START Provided passage
# Stuck at the beginning



## hrpschrd (Sep 16, 2008)

I am trying to do the Sound Card Calibration. I am using a Sound Blaster external card with left and right inputs connected to outputs. Following the directions I get left and right levels at -49dB which is WAY too low and when I measure I get an error message. The PC sound volume is not on mute and the line volume is set full height. How do I adjust those levels before I measure?

I wish there were simpler instructions for the simplest setup. It seems like the instructions are so elaborate to cover everyone's different needs.


----------



## JohnM (Apr 11, 2006)

Which Sound Blaster card is it? On some of the SB cards several of the inputs are routed through one signal called "Analog Mix", so you need to select Analog Mix as the input and then, via the SB control panel, select the signals that contribute to Analog Mix, which should be the Line In only. If you identify the specific card we should be able to get you running.


----------



## hrpschrd (Sep 16, 2008)

Model SB0270
It has a switch for Digital Only or Digital/Analog. I have it in Digital/Analog.


----------



## JohnM (Apr 11, 2006)

That would be the Sound Blaster MP3+ then, right? That should be one of the more straightforward cards to set up, it sounds like you may have the mic input selected instead of the line input. Screen shots of your windows mixer settings or the REW soundcard settings page would help identify what is wrong, for that card you should be able to select the inputs directly on the REW soundcard settings page.


----------



## hrpschrd (Sep 16, 2008)

This is my third try to send you this screenshot.
You can see that the input channel is not set to mic. In Windows xp the mic is not selected anywhere in the volume control ap. I don't see what I am doing wrong.


----------



## JohnM (Apr 11, 2006)

First thing to try is selecting your soundcard as the input and output device in the REW soundcard settings (instead of default) then setting the input to line in and output to line out (or whatever options most closely resemble them). It is also best to uncheck the "use left channel as calibration reference" option.


----------



## hrpschrd (Sep 16, 2008)

The meters are still measuring too high for left and right input. (see attachment)


----------



## JohnM (Apr 11, 2006)

that looks like you have the on board soundcard selected, not the MP3+


----------



## hrpschrd (Sep 16, 2008)

Right. Now I have selected the USB audio (for the MP3+). I still have high output values!


----------



## brucek (Apr 11, 2006)

Select the line/speaker out instead of the Default Output.

Then check the control mixer/volume boxes and then use REW to control the volumes.

Also set the sweep level to -12dB.

brucek


----------



## hrpschrd (Sep 16, 2008)

There is no other option but Default on the output. How do I "use REW to control the volumes"? What number do I put into Input Volume? (I set the sweep to -12dB.)


----------



## brucek (Apr 11, 2006)

> How do I "use REW to control the volumes"?


Check the control input mixer/volume box.

brucek


----------



## hrpschrd (Sep 16, 2008)
END Provided passage
START Given entries
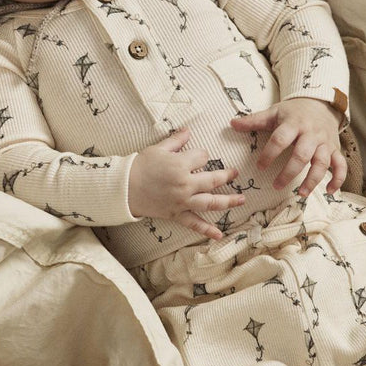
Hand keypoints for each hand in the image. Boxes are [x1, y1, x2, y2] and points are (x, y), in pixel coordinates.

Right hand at [129, 127, 245, 240]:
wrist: (124, 188)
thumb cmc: (140, 166)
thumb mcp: (158, 149)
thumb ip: (176, 140)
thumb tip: (188, 131)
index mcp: (181, 165)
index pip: (202, 157)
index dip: (202, 154)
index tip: (198, 156)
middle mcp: (185, 184)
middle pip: (213, 179)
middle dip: (227, 175)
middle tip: (235, 173)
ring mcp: (182, 201)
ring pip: (211, 202)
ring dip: (228, 201)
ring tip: (241, 199)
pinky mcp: (176, 214)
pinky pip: (194, 223)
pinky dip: (206, 230)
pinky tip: (219, 234)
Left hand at [231, 98, 345, 194]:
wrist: (320, 103)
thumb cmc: (293, 112)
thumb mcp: (274, 112)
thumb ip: (254, 120)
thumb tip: (231, 123)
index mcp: (293, 124)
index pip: (280, 139)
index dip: (270, 154)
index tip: (260, 167)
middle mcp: (311, 134)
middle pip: (302, 155)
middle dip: (289, 172)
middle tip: (276, 186)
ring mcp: (325, 142)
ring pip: (321, 163)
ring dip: (313, 180)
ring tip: (301, 194)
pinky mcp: (335, 149)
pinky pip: (340, 165)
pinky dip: (338, 179)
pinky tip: (330, 191)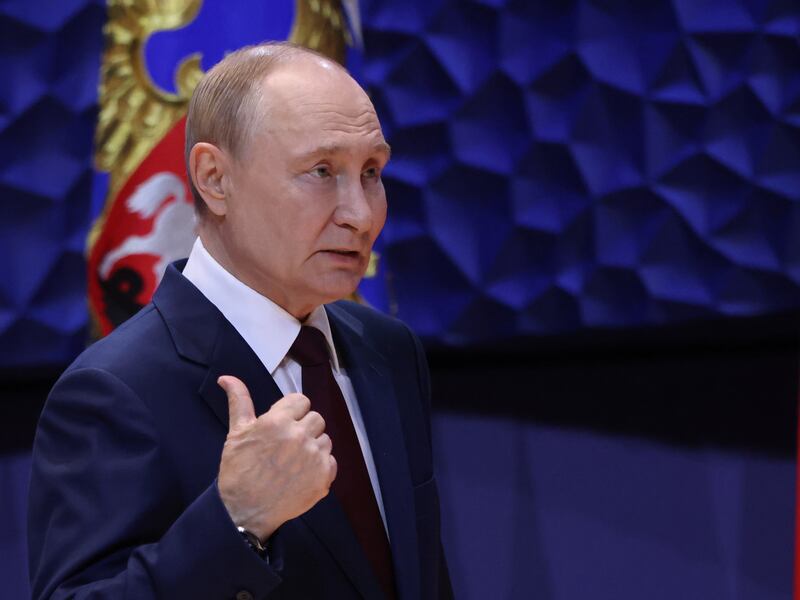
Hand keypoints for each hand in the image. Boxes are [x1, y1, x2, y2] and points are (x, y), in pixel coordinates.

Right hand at [217, 375, 336, 540]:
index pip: (301, 401)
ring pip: (325, 439)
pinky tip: (302, 474)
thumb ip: (239, 401)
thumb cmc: (238, 470)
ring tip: (294, 461)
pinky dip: (320, 466)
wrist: (244, 511)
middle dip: (303, 427)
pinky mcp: (324, 477)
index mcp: (278, 421)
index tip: (283, 425)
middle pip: (315, 418)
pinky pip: (331, 461)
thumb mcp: (236, 432)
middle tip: (287, 445)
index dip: (292, 411)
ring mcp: (313, 457)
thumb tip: (227, 377)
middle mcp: (299, 436)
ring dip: (313, 446)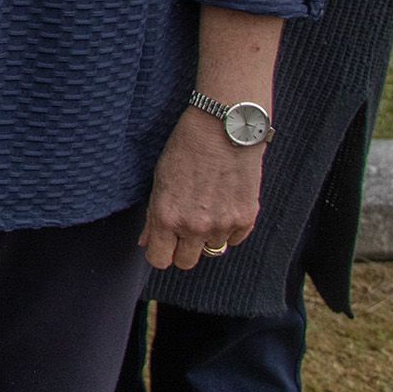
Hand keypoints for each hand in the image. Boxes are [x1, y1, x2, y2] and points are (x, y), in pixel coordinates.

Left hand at [140, 107, 264, 269]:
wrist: (224, 129)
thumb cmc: (185, 148)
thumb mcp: (159, 179)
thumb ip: (153, 215)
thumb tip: (146, 242)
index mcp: (166, 216)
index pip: (159, 260)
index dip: (159, 252)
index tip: (162, 243)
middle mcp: (194, 226)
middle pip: (185, 262)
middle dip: (181, 249)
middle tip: (183, 228)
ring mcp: (222, 225)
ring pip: (211, 250)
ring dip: (207, 235)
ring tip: (206, 206)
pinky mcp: (246, 219)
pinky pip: (234, 239)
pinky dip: (229, 228)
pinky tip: (224, 203)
END Given entries
**Required actions**
#1 Reproduce word for word the stretch of the sound card calibration thread from "# Stuck at the" through "everyone's different needs.".
#2 Answer these from the sound card calibration thread:
(a) What model number does hrpschrd give for the Sound Blaster card?
(b) What sweep level does brucek say to set?
(c) At what level did the left and right readings first show?
#3 Write the next part of the sound card calibration thread, starting after its final line.

**Responses to the tasks**
#1
# Stuck at the beginning



## hrpschrd (Sep 16, 2008)

I am trying to do the Sound Card Calibration. I am using a Sound Blaster external card with left and right inputs connected to outputs. Following the directions I get left and right levels at -49dB which is WAY too low and when I measure I get an error message. The PC sound volume is not on mute and the line volume is set full height. How do I adjust those levels before I measure?

I wish there were simpler instructions for the simplest setup. It seems like the instructions are so elaborate to cover everyone's different needs.

#2
(a) SB0270
(b) -12dB
(c) -49dB

#3
Here is the screenshot. I have adjusted everything as you said. When I put -18 in the input and press Check Levels the -18 goes away so I put it back in. The levels are very high. Then I click on Measure and I get an error: "Signal generator audio output not available."

Now what??
"


----------



## hrpschrd (Sep 16, 2008)

Oh, I see that I need to put a number <= 1 to input volume. When I do this I still get -30db and the same error about the signal generator.


----------



## hrpschrd (Sep 16, 2008)

This is the Check Level screen with input set to 1.000. Not enough and I still get the signal gen error when I try to "Measure".


----------



## JohnM (Apr 11, 2006)

Have you tried using the on-board soundcard connections rather than the MP3+, choosing Soundmax as the device for input and output?

Whart version of Windows are you running?


----------



## hrpschrd (Sep 16, 2008)

Here is the attempt. You can see that the levels are still too low. This time I did not get the error message about the signal generator but I did get "levels too low" and an unusable spectrum. I am using Windows XP Pro. (I did have other choices on input and output settings.)

I don't understand how I would connect to the stereo system with an internal sound card though, even if it had worked. Shouldn't the MP3+ card work? There must be something basic I am doing wrong with the MP3+ or laptop. I don't want to give up.


----------



## brucek (Apr 11, 2006)

To be successful in getting a proper soundcard calibration file you have to be sure the cable and connection adapters that you're using are correct.

You must have an adapter each for the line-in and line-out stereo jacks of the soundcard that breaks out the left and right channels.

Then you must connect a single RCA cable between the right channel of the adapters (and so connecting the right channel line-out to the right channel line-in).

Have you done this? If so, you should only show input level on the right channel. The left channel should not show any level (as it is not used at all).

Read and become familiar with the REW HELP files and the REW Cabling and Connections Basics.

Also note the REW information Index.

brucek


----------



## hrpschrd (Sep 16, 2008)

I have read these files and I must admit they are a little confusing because they have to cover so many possible configurations.
I am trying to follow the REW Help directions literally. I have the right RCA line-in connected to the right line-out RCA (on the MP3). Same for the left. Just two loops (for the calibration). I am not using the mic-in on the MP3 card (box). That is correct, right?


----------



## brucek (Apr 11, 2006)

> Same for the left. Just two loops


No, you connect the right only. The left channel is not used at all....



> I am not using the mic-in on the MP3 card (box).


Correct, you use the line-in only.

The Settings picture in the post doesn't look like you have the external MP3 card selected. You have to select the MP3 card.

brucek


----------



## hrpschrd (Sep 16, 2008)

Thanks Bruce. I had the impression that it was better to have the loopback cabling in place (left input to left output). As soon as that was removed it all works fine.
(I had the PC internal audio settings because JohnM asked me to.) Have a good calibration file and am off to the races!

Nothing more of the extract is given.